### Information provided

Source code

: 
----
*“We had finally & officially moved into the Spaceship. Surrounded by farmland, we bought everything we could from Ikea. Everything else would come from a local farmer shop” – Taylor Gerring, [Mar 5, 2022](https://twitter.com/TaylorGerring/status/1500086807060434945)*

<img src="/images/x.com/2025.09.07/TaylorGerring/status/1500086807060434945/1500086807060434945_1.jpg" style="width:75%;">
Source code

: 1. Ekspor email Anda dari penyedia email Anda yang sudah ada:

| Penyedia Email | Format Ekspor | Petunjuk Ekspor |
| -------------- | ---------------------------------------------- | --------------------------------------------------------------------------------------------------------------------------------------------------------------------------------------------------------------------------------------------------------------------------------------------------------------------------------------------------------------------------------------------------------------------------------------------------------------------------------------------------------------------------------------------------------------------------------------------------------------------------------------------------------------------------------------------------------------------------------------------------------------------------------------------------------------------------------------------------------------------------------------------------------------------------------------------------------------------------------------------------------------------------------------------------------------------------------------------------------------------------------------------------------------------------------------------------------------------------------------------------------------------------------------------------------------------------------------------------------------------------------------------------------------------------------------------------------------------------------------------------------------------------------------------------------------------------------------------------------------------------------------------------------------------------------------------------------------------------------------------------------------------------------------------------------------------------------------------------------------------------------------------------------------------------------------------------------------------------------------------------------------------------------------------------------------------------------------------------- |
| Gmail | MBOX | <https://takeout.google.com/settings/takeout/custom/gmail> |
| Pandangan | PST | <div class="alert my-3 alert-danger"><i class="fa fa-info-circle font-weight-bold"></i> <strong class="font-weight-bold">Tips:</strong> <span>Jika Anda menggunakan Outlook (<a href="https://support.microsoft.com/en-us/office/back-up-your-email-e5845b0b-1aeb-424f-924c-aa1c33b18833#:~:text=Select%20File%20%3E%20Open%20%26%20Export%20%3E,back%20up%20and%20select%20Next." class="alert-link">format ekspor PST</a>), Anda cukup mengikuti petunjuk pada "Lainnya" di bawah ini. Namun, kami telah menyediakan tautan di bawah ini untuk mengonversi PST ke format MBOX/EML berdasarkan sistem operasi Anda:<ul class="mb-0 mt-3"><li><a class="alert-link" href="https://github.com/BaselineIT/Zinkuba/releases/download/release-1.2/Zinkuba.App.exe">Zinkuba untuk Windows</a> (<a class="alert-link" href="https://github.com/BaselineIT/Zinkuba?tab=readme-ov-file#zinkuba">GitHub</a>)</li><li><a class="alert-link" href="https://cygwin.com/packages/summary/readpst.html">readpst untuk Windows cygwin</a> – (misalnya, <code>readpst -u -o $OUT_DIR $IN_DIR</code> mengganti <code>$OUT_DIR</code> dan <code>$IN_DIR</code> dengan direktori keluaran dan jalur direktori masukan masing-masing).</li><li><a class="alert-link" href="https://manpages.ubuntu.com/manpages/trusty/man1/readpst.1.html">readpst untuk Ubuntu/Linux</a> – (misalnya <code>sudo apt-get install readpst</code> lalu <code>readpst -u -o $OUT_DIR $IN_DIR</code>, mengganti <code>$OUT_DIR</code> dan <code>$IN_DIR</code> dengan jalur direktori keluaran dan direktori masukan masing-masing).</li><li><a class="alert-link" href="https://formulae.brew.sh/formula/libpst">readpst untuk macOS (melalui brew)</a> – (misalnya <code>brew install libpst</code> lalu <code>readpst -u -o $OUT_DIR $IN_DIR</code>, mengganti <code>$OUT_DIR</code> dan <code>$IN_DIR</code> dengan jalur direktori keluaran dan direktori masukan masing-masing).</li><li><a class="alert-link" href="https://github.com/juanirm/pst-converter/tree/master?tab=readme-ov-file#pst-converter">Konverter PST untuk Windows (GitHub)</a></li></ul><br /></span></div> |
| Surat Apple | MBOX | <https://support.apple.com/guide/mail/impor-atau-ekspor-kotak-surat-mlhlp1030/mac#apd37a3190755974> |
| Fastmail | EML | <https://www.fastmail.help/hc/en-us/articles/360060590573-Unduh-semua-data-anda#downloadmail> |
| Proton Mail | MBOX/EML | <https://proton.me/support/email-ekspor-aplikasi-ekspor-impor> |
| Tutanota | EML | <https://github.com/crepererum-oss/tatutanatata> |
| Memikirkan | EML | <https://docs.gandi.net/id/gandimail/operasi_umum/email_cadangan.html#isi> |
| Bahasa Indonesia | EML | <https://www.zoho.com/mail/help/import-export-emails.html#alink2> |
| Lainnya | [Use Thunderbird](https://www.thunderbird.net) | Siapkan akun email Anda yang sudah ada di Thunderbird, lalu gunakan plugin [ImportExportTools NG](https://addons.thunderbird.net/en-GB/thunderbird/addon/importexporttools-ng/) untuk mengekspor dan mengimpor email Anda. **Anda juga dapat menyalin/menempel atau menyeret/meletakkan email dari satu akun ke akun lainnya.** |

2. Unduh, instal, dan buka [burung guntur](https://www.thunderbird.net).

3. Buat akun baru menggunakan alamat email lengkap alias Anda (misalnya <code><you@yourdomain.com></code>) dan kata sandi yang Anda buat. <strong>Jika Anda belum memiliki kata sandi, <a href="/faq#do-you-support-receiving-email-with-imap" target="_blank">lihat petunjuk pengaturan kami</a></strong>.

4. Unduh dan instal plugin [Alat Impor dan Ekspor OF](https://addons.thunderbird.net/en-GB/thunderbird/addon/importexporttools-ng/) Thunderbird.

######
### Information provided

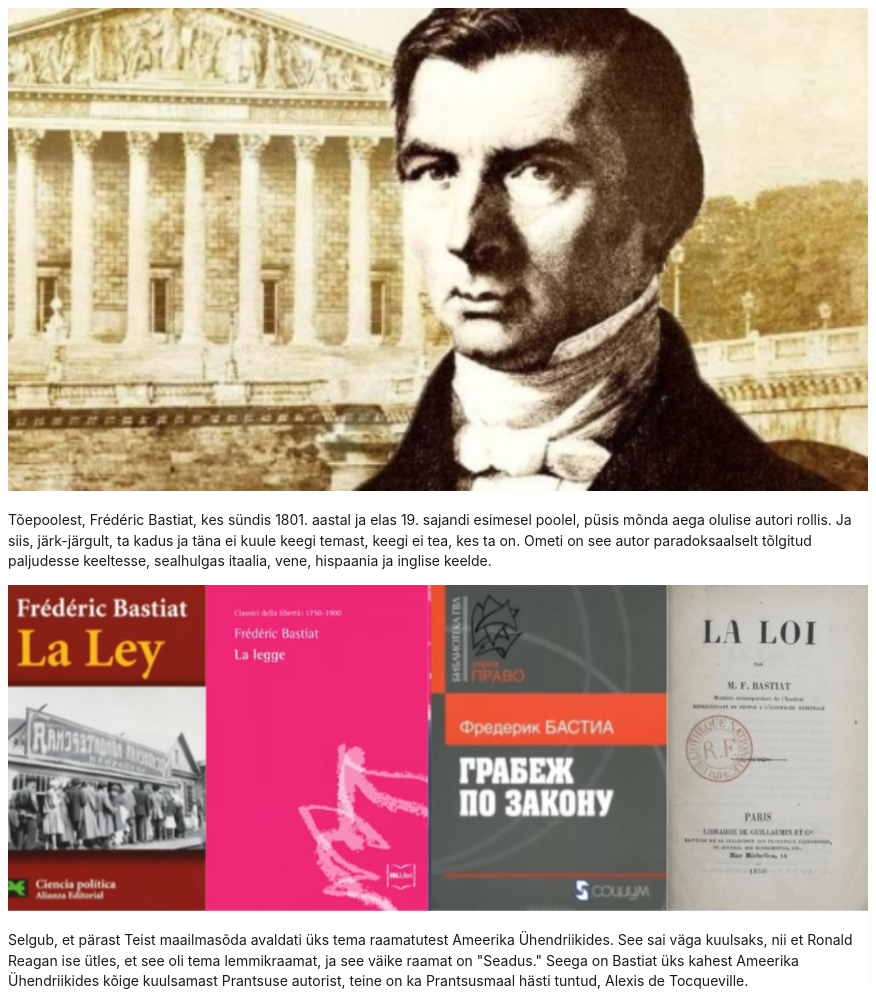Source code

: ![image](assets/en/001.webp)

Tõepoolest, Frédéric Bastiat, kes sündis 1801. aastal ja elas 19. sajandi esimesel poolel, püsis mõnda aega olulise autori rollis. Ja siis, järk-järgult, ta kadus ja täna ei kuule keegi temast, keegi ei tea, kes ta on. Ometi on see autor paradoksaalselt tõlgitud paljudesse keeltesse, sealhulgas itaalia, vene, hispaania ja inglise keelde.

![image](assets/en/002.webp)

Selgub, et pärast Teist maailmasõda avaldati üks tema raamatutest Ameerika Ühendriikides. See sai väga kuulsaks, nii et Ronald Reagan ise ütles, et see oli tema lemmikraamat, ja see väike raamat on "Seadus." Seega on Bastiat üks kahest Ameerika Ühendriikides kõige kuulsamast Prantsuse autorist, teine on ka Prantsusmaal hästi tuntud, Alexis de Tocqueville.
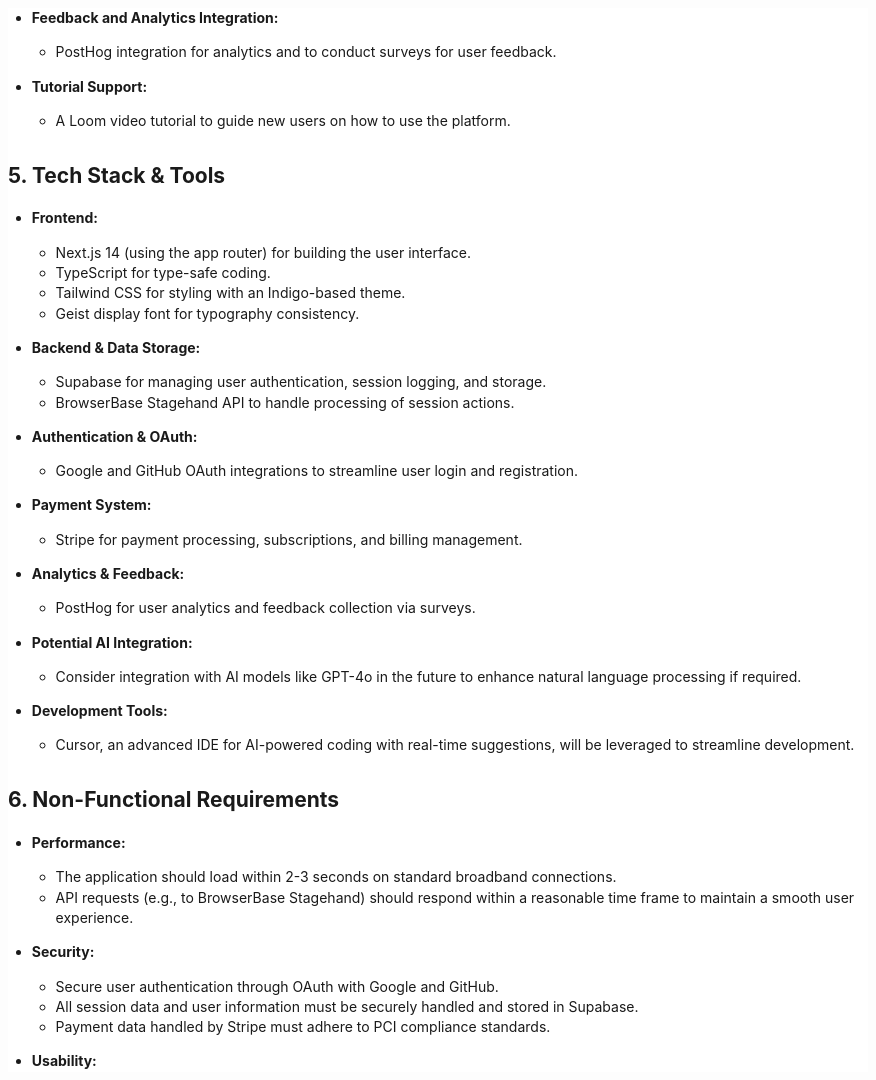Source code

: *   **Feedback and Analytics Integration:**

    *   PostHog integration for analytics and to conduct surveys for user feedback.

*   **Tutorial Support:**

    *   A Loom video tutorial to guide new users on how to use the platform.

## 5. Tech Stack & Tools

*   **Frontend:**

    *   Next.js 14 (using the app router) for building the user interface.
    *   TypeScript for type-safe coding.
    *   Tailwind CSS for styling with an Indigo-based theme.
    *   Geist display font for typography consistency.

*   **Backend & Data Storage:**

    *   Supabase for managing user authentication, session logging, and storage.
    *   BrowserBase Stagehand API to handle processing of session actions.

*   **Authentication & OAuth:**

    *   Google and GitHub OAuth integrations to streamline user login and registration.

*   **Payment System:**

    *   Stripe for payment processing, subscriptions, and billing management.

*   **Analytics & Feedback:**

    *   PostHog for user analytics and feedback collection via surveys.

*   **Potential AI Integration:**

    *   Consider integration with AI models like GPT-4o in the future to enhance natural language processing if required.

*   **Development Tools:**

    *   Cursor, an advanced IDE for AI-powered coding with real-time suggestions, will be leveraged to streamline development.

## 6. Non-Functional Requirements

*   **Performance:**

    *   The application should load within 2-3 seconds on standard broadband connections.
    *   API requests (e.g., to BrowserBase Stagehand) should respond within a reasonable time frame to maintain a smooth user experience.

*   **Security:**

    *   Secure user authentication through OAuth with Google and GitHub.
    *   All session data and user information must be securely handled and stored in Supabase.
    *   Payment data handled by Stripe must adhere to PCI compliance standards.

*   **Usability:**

######

◆ What is being asked
Sift through the material above and copy each line that holds "Supabase".

◆ Response box
    *   Supabase for managing user authentication, session logging, and storage.
    *   All session data and user information must be securely handled and stored in Supabase.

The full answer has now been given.